Asking for four or fewer processors and fifteen minutes or less time allows a job to run in debug queue with a high priority, so turn around is typically quite fast. So you can catch your silly mistakes in small sample cases. As above, these options are specified by
#BSUB -n 4 #BUSB -W 15
A typical debug procedure is to open a few windows, perhaps you would have one window for compiling code, another for modifying the bsub file and submitting jobs, and a third window to look at files in the output and error directory. The "add" command is needed in the window from which jobs are submitted. Typing
ls -lrt
Having submitted an LSF job, you can type bhist or bjobs at the command line. "bhist -l" or "bjobs -l" will give some more verbose output.
[gwhowell@login02 chap03]$ bhist Summary of time in seconds spent in various states: JOBID USER JOB_NAME PEND PSUSP RUN USUSP SSUSP UNKWN TOTAL 582122 gwhowel *.err.%J 5 0 0 0 0 0 5 [gwhowell@login02 chap03]$ bhist Summary of time in seconds spent in various states: JOBID USER JOB_NAME PEND PSUSP RUN USUSP SSUSP UNKWN TOTAL 582122 gwhowel *.err.%J 6 0 1 0 0 0 7
If a job has started, you can type "bpeek" to see the standard output and standard error so far produced. Alternatively you can "cat" or "more" the output and error files.
Typing bqueues on the command line will give you a summary of how many jobs are running and pending.
bjobs - u all
Clicking on Monitor on the left side of the HPC home page toolbar, and then on "Availability of Blades" shows the current status of each blade.
If looking at the output files or you've remembered the job needs some other data .. or for some other reason you want to get the current job out of the way and run another job, you may want to kill it.

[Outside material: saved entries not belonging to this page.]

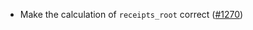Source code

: - Make the calculation of `receipts_root` correct
  ([\#1270](https://github.com/axonweb3/axon/pull/1270))
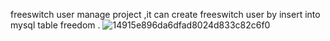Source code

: freeswitch user manage project ,it can create freeswitch user by insert into mysql table freedom .
![14915e896da6dfad8024d833c82c6f0](https://github.com/user-attachments/assets/1145b405-1fa5-4652-af58-49a5dc93b0e7)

You need the job ID, which you can get by typing "bhist". Then
bkill 582122
was cause LSF to terminate the running job.
It's possible to specify which queue you want your job to run in by using the "-q" flag, e.g. you could specify the debug queue by having a line
#BSUB -q debug
in your bsub script. Often or usually, specifying a queue is unnecessary and can cause code failure. For example, if you specify debug queue but also have a flag "-W 30" asking for thirty minutes time, LSF will kick out the job as not fitting in the specified queue (debug queue only allows 15 minutes). If the queue had not been specified, LSF would have put the job in short queue, and it would still have run.
You can see what queues are available with the bqueues command. "bqueues -l debug" would tell you what the requirements are for the debug queue. "bqueues -l standard" would tell you how much time you can ask for in the standard queue.
If you have access to a partner queue because your research project purchased some of the cluster, then you will get a higher priority by using that queue. An exception would be if your partner queue is already occupied by a long running job that uses its available processors (which you can check by typing bqueues).
If your job will only run with 64 bit processors (you may have compiled it on login03 because you needed to support large files, for example), then your bsub file should include a "-R em64t" flag. Generally, asking for specific resources is likely to make your job wait longer to run.
Many other bsub flags can be useful. For example, if you want to run a succession of LSF jobs each of which depends on the successful completion of the last, investigate the "-w" flag.